More Economic Sanctions by Non-Democracies: New Tests with New Data on the Use, Effects, and Removal of China and Russia’s Sanctions

Verónica Fraile del Álamo1, Victor Ferguson2

1Australian National University, Australia, 2University of Tokyo, Japan

Biography:

Verónica Fraile del Álamo is a PhD Candidate in the Australian National University's School of Politics and International Relations. She holds a Double Masters degree in Asian and International Affairs from King's College London and Renmin University, and Bachelor of Commerce (Finance) and Bachelor of International Relations degrees from the Australian National University.

Abstract:

Do authoritarian states sanction differently to democratic ones and if so how? The rise of China and Russia as prominent sanctioning states over the past decade has recently captured the attention of scholars of economic sanctions. Existing hypotheses about the use of sanctions overwhelmingly derive from research on democratic states. While there is a nascent push to probe the utility of those hypotheses in explaining non-democratic sanctioning (Whang and Paik 2023), it faces significant data challenges arising from the fact that China and Russia rely more heavily on (unannounced and typically denied) informal sanctions than formal ones. Recent breakthroughs in data collection on single sender states offer limited leverage for comparison.
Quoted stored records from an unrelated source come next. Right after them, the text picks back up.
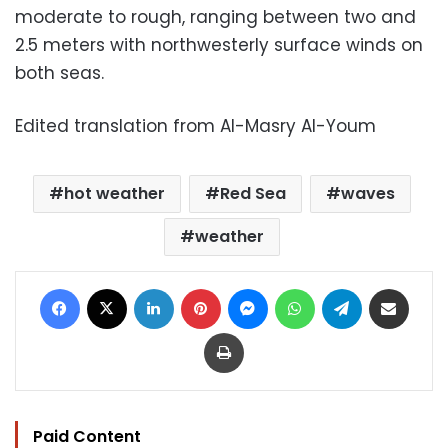
moderate to rough, ranging between two and
2.5 meters with northwesterly surface winds on
both seas.
Edited translation from Al-Masry Al-Youm
hot weather
Red Sea
waves
weather
Facebook
X
LinkedIn
Pinterest
Messenger
WhatsApp
Telegram
Share via Email
Print
Paid Content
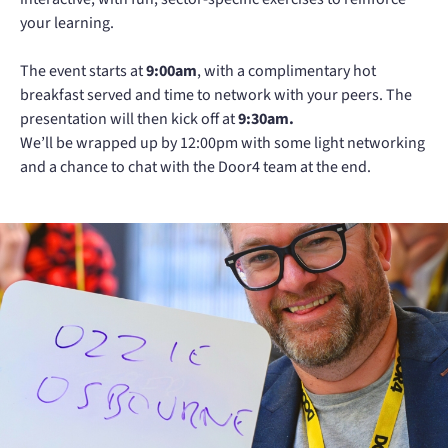
your learning.
The event starts at
9:00am
, with a complimentary hot
breakfast served and time to network with your peers. The
presentation will then kick off at
9:30am.
We’ll be wrapped up by 12:00pm with some light networking
and a chance to chat with the Door4 team at the end.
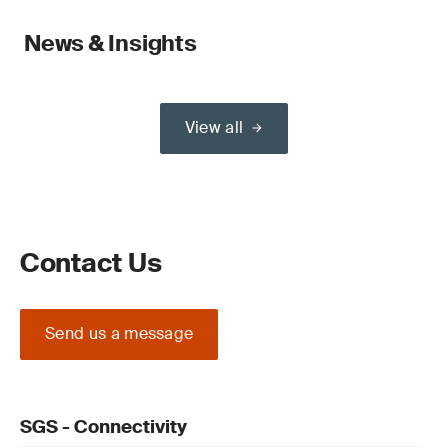
News & Insights
View all
Contact Us
Send us a message
SGS - Connectivity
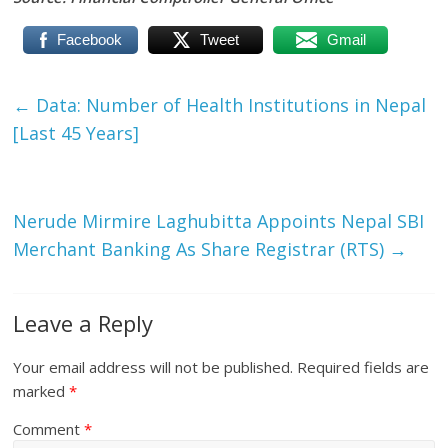
Facebook
Tweet
Gmail
←
Data: Number of Health Institutions in Nepal
[Last 45 Years]
Nerude Mirmire Laghubitta Appoints Nepal SBI
Merchant Banking As Share Registrar (RTS)
→
Leave a Reply
Your email address will not be published.
Required fields are
marked
*
Comment
*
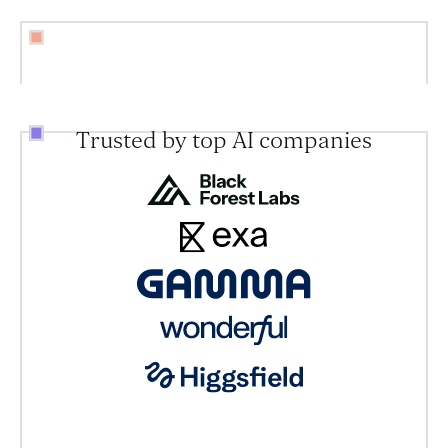
Trusted by top AI companies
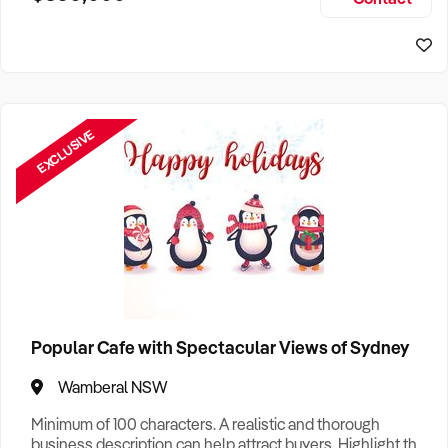
Size, if Business is Relocatable or can be Operated from
Sydney Business For Sale
Home, e
EXCLUSIVE
Popular Cafe with Spectacular Views of Sydney
Wamberal NSW
Minimum of 100 characters. A realistic and thorough
business description can help attract buyers. Highlight the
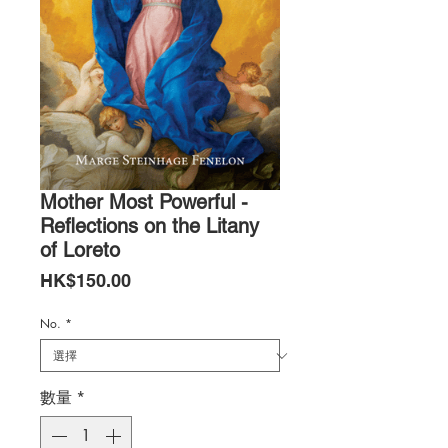
Mother Most Powerful -
Reflections on the Litany
of Loreto
價
HK$150.00
格
No.
*
數量
*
Synthesizing new data on China and Russia’s respective sanctioning (Zhang and Shanks 2024; Ferguson 2024), we present a new dataset with more than 80 new cases not found in any of the major sanction databases, coded to facilitate comparisons between China, Russia, and other major sanctioners like the United States and European Union. We leverage that data to examine systematic differences in sanctioning behaviour between democratic and non-democratic states, focusing on variations in sanctions instruments, objectives, and implementation strategies. In doing so, we offer new insights into the dynamics and outcomes of sanctions by non-democratic states, extending emerging research streams on how political institutions shape sanctions use, how (in)formality conditions sanctioning outcomes, and the conditions under which sanctions are terminated.